Wherever the word "pixels" shows up in the data, report the line it sits in.

■ Records ■
——————————
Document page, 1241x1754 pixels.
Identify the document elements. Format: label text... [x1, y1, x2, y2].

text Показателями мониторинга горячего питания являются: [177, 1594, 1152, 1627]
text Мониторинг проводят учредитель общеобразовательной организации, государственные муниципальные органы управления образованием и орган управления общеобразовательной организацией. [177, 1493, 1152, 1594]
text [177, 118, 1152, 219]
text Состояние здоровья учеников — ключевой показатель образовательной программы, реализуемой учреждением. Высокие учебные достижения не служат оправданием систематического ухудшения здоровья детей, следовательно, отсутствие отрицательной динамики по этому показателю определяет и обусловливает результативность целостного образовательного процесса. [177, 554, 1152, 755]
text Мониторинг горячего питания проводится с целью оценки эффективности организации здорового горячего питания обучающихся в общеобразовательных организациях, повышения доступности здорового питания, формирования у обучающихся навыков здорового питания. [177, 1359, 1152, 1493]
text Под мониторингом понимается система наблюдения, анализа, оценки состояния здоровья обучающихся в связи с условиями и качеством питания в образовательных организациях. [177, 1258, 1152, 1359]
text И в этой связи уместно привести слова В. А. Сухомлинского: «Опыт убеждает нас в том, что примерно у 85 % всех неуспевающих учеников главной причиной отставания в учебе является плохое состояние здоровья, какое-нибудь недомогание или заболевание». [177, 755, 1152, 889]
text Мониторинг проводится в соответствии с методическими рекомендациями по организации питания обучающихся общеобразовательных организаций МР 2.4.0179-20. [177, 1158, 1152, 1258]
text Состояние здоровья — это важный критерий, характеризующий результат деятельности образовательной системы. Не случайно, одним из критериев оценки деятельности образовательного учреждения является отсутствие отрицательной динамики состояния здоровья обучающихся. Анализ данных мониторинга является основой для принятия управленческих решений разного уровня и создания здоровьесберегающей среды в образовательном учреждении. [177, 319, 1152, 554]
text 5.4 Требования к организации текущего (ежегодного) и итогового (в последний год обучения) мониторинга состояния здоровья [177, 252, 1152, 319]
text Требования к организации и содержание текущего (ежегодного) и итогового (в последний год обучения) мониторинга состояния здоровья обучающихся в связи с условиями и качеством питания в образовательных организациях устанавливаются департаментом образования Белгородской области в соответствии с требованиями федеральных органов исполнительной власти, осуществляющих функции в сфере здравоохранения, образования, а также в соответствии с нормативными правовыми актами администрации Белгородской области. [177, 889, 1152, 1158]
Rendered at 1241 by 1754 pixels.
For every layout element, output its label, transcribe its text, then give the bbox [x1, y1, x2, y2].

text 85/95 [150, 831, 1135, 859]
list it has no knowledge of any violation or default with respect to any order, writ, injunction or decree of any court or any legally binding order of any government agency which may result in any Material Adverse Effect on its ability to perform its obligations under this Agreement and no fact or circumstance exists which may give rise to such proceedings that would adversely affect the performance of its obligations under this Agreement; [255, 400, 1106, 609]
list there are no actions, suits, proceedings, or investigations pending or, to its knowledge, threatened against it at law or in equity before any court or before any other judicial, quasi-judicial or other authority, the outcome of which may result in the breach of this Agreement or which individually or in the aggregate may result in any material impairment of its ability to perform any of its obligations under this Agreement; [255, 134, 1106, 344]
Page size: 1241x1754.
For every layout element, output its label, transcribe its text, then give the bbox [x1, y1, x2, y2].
——————————
■ Response area ■
Document page, 1241x1754 pixels.
Rendered at 1241 by 1754 pixels.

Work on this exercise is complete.